Bank of America Corp. followed two big rivals in setting aside billions of dollars for loans likely to sour amid an almost total U.S. economic shutdown.
Profit plunged 45% as the company allocated $4.76 billion for loan losses, the most since 2010, as businesses and households reel from the coronavirus pandemic. The bank joins competitors JPMorgan Chase & Co. and Wells Fargo & Co., which posted their highest provisions in a decade Tuesday. Citigroup Inc. made a similar move Wednesday.
Banks are trying to get ahead of loan losses they expect to come from the pandemic bringing large swaths of the global economy to a virtual standstill. While defaults haven’t yet spiked in a meaningful way, bank efforts to build up their reserves show they’re bracing for a severe recession.
“We’re now being tested in a new environment,” Chief Executive Officer Brian Moynihan said on a conference call with analysts Wednesday. “We didn’t know what economic challenges might cause us to have to demonstrate this resilience. That challenge is upon us now.”
The bank’s shares dropped 5.9% to $22.33 at 9:52 a.m. in New York. The stock is down 37% this year.
Moynihan has been a prominent voice in business since the Covid-19 crisis began, appearing alongside other bank CEOs at the White House in early March to discuss its economic impact. He’s pledged to retain staff and boost pay, and highlighted the lender’s forbearance efforts and its participation in the government’s small-business rescue program.
It hasn’t all gone smoothly. Despite being the first bank to accept applications for the rescue program, the company is fending off a lawsuit for favoring existing borrowers. Last week, CNBC and the New York Times reported Bank of America’s sales and trading staff are facing pressure to come to the office even as they become increasingly concerned about the spread of the virus.
The bank’s first-quarter provision for credit losses was almost five times the $1 billion it set aside a year earlier. On top of the worse economic picture, banks are adopting a new accounting standard this year known as CECL, which requires them to set aside provisions earlier in a cycle.
While Bank of America’s nonperforming loans fell from a year earlier, they were up 13% from the fourth quarter. With the first-quarter provision and a separate addition related to CECL, the lender’s allowance for loan losses is now almost $7 billion higher than it was in December.

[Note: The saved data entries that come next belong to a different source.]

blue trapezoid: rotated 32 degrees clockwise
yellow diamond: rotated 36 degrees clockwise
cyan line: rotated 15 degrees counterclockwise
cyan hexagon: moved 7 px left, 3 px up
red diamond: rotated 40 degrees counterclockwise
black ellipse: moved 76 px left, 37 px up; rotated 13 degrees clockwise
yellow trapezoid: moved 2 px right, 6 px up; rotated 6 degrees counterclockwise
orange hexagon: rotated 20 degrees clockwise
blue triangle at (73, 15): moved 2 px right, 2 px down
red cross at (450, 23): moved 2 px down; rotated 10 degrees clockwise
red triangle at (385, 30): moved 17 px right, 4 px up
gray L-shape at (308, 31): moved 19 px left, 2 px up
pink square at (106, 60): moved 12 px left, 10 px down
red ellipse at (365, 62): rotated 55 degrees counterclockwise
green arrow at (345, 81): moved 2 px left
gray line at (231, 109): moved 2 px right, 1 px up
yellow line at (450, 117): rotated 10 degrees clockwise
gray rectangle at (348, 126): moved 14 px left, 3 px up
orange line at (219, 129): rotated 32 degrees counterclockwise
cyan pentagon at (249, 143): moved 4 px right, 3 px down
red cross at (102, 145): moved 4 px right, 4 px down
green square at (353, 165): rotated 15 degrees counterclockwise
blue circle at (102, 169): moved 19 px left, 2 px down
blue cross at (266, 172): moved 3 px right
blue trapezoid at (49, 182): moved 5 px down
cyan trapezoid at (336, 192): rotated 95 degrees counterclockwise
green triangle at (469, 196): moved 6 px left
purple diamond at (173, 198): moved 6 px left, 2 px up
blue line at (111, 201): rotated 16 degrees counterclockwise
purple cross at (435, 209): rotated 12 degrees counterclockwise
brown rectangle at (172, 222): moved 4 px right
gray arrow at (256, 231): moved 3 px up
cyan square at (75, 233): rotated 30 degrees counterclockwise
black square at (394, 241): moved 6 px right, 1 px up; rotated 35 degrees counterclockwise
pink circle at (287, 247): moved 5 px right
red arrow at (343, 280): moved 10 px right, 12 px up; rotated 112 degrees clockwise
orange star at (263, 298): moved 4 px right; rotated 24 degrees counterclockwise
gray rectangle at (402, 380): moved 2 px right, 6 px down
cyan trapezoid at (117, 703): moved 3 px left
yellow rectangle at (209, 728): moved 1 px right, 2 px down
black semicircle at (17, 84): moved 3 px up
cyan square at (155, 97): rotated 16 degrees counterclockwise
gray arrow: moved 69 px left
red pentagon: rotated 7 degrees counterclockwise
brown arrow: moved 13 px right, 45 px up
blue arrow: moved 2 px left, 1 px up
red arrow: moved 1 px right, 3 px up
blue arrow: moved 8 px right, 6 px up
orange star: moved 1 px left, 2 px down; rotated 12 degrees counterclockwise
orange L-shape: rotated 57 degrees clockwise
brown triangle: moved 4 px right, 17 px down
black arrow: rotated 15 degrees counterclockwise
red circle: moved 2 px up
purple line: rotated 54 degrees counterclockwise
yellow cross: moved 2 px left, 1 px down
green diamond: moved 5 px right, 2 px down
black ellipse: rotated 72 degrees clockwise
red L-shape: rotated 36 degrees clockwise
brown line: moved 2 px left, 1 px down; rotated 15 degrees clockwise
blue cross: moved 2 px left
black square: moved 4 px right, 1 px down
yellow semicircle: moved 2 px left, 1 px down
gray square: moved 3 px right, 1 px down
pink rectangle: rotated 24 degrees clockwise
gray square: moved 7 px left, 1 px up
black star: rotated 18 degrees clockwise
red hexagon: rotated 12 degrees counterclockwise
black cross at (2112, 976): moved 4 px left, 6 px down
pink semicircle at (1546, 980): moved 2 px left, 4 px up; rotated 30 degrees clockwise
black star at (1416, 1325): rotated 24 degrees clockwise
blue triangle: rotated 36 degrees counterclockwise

The reserve for credit-card losses is double what it was at the end of 2019.
The bank’s Wall Street division beat expectations. Equities trading was a standout, as revenue surged 39% to $1.67 billion on rising client activity and volatile financial markets. Fixed-income trading revenue jumped 13% to $2.67 billion on better market-making conditions, particularly in rates markets.
Investment banking fees rose 9.8% to $1.39 billion, lifted by higher debt and equity underwriting.
Net interest income -- revenue from customers’ loan payments minus what the company pays depositors -- fell 2% to $12.1 billion in the first quarter. On a fully taxable-equivalent basis, the figure was $12.3 billion, exceeding the $11.7 billion average estimate of nine analysts in a Bloomberg survey. Trading revenue jumped more than expected as the firm benefited from volatile markets and active clients.
The bank is preparing for an initial sharp drop this quarter and an economic slump that will extend well into next year, Chief Financial Officer Paul Donofrio said on the conference call. That means NII could approach $11 billion this quarter, and will be largely driven by low interest rates and the impact of the virus on the economy.
“We view it as a recessionary outlook -- we wouldn’t describe it any other way,” Donofrio said.
Also in the fourth-quarter results:
The bank’s efficiency ratio, a measure of profitability, remained at 59%, the same as in the fourth quarter of 2019.Net income fell to $4.01 billion from $7.31 billion a year earlier. Earnings per share totaled 40 cents, missing the 54-cent average estimate of 19 analysts.